With sincere gratitude to McConnell Arboretum & Botanical Gardens, Shasta Chapter CNPS continues to meet in the new Turtle Bay Nursery Classroom, 1125 Arboretum Drive, Redding. There is lots of free, paved parking just steps away from the classroom building, and nice, curbed sidewalks. To get there, from North Market Street, turn east onto Arboretum Drive. Veer right at the first opportunity (so you don’t end up at Turtle Bay Elementary School!), and drive a short way to the “curvy” parking lot to the east of Arboretum Drive. 

Map to classroom. Google Maps.
From South Market Street in Redding (upper left corner), follow the blue arrows to the parking area outside the gates of the new Turtle Bay Nursery Classroom, marked with a blue X (not yet built in this image!). Screenshot from Google Maps.

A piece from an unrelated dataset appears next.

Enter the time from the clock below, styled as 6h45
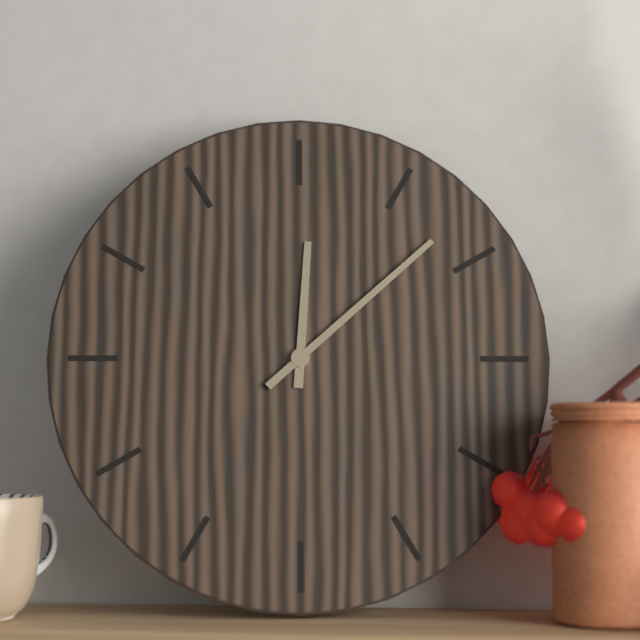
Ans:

The Nursery Classroom is just inside a large wrought-iron double gate, which is just north of the entrance to the botanical gardens proper. 

Classroom and gates. D. Burk.
The new Turtle Bay Nursery Classroom behind the McConnell Arboretum & Botanic Gardens Nursery gates at Turtle Bay Exploration Park, 1125 Arboretum Drive, Redding. Doors to the classroom are on the sides in the back. We will have bright yellow signs posted to help you find your way! Photo taken August 30, 2024, by Don Burk.

The meeting time

We will get the show on the road no later than 6 PM for our short Chapter meeting and announcements, followed by our speaker’s presentation. Or come as early as 5:30 PM to socialize and see what sort of pre-meeting activity or display we might have for you! Please join us!